The long and short of Linghi Chetty, who was once the Mint Master

April 02, 2024 10:31 pm | Updated April 03, 2024 03:01 pm IST

Layers of the past: The Rajagopuram of Sri Mallikeeswarar Temple on Linghi Chetty Street in Chennai. A 2003 photo.

Layers of the past: The Rajagopuram of Sri Mallikeeswarar Temple on Linghi Chetty Street in Chennai. A 2003 photo. | Photo Credit: K. V. SRINIVASAN

Time and again, I reflect on how George Town, and for that matter, much of the rest of the city needs a proper compendium of street names and their history.

This thought came back to me yesterday while reading P. Thankappan Nair’s Calcutta in the 18th Century. I was reminded of how much regard the late S. Muthiah had for this unsung historian of Kolkata. One of Nair’s seminal works is History of Calcutta’s Streets. Chennai definitely needs a similar volume.

Or, maybe volumes. George Town by itself would merit one, or maybe more. And in it/them would be Linghi, Thambu, Errabalu and other Chetties, Stratton (yes, and not Strotten) Muthiah Mudali, General Muthiah, Anna Pillai, Govindappa Naicken and several of those colourful Indian characters who kept the wheels of commerce well-oiled and moving in the 17th and 18th Centuries.

The history of several has been lost. Who, for instance, was Parish Venkatachala Iyer and what about Thatha Muthiappan? The former I know was Pharsee Venkatachala, meaning he was knowledgeable in Persian, but I am yet to fathom whose grandfather Muthiappan was.

It is common practice today to refer to them all as dubashes (translators), but that is not correct. Many were into specialised crafts and one among these was Linghi Chetty who was Mint Master.

Established in 1743

I got further details on him while researching for a long article on the history of mints in the city. He is first mentioned in connection with the Chintadripet mint which was established in 1743 in that newly founded weavers’ village and Linghi Chetty was assigned the post of ‘Mint Undertaker’. He was given the job at the instance of Vennala Audiappa Naick who, together with Chinnatambi Mudaliar, was assigned the task of designing and establishing Chintadripet.

And Linghi Chetty got the job in the teeth of much opposition.

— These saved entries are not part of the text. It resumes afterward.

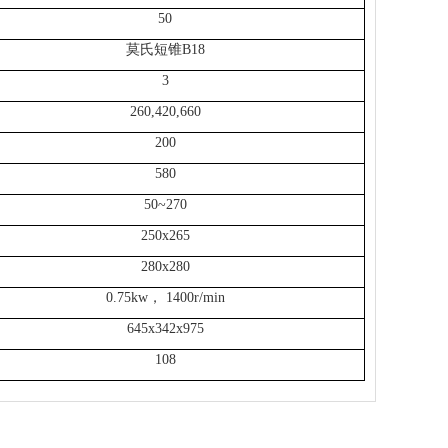
50
莫氏短锥B18
3
260,420,660
200
580
50~270
250x265
280x280
0.75kw， 1400r/min
645x342x975
108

For one, he was considered a rank outsider by the gold and silver smiths at the mint. Secondly, the post of Mint Shroff and Manager had till then been assigned to Brahmins (the Mint Brahminees as they were known) and it was at Audiappa’s recommendation that Governor Benyon gave Linghi Chetty the task. But having taken it up, he soon no doubt learnt quickly. He seems to have been faithful to the English even when the French occupied Madras between 1746 and 1749.

On their return, the English consulted Linghi Chetty on the condition of the gold and silver mints at Fort St. George and solicited his views on their repair. He thereafter presumably continued operating the Chintadripet Mint.

Son succeeds father

Linghi Chetty passed away in 1754, and his son Devaperumal, referred to as Tepperumal and Chiperumal in Company records, became the Mint Shroff. By then, all three mints (the two inside the Fort and the one in Chintadripet) were under a common Assay Master, Edward Edwards, who was trained in England. Tepperumal was his assistant, and his writ ran across all the mints in the city.

Unlike his father, he had a tenuous relationship with the goldsmiths who filed complaints against him.

The father and son were prominent figures in the cultural scene as well. Both were dharmakartas or trustees of the Tiruvottriyur temple.

Linghi Chetty finds a mention in the Sanskrit work Sarva Deva Vilasa. Tepperumal is praised in a verse by Arunachala Kavi, the composer of the Rama Natakam. In it, he is mentioned as the son of Linghi Chetty. It is likely that Linghi Chetty had his residence in the street that took his name. It is remarkable that the name has survived from the 1750s.